Beef and herb meatballs with spinach
SERVES 4 PREP AND COOK TIME 40 MINUTES (+ REFRIGERATION TIME)
500g beef mince
¼ cup (25g) quick oats
1 medium (120g) carrot, grated
2 tablespoons tomato paste
1 egg, beaten lightly
2 tablespoons finely chopped parsley leaves
1 tablespoon finely chopped basil leaves
1 tablespoon finely chopped oregano leaves
1 teaspoon finely chopped rosemary
2 tablespoons extra virgin olive oil
2 cups (500ml) veal stock
80g baby spinach leaves mashed potatoes, for serving
1 Add the mince, oats, carrot, tomato paste, egg and fresh herbs to a large bowl. Using clean hands, mix well. Roll beef mixture into walnut-sized balls and place on a tray; refrigerate for half an hour.

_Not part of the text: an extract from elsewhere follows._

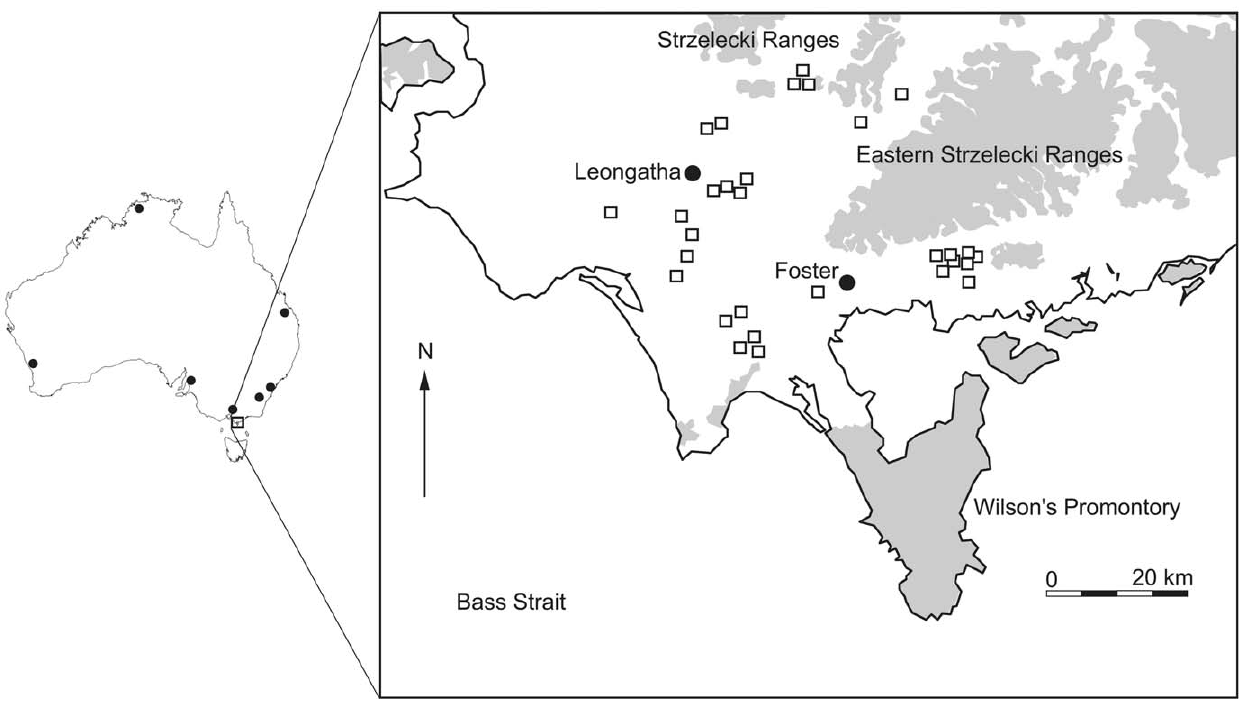
Figure 5. Study region in South Gippsland, south-east Australia. White=cleared agricultural land. Shaded areas=native tree cover (includes native regrowth, old growth forest and native plantations). Approximate locations of fragment study sites are indicated by white boxes ( % ). Map based on DSE interactive forest-explorer online maps (‘Forest-Explorer Online’ maps, http://www.dse.vic.gov.au).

2 Heat a large non-stick frying pan over a medium to high heat; add half the oil, cook the meatballs, in batches, until golden brown. Return all meatballs to the pan and pour in the veal stock; simmer gently for 5 minutes over a medium heat until meatballs are just cooked. Remove meatballs with a slotted spoon to a warm plate, cover to keep warm.
3 Increase heat to high and cook the stock, uncovered, for about 15 minutes or until the stock has thickened and reduced to about ½ cup.
4 Return meatballs to the pan, stir to coat; add spinach leaves and lightly fold through the stock.
5 Serve the meatballs with mashed potatoes. Meatballs suitable to freeze. Not suitable to microwave.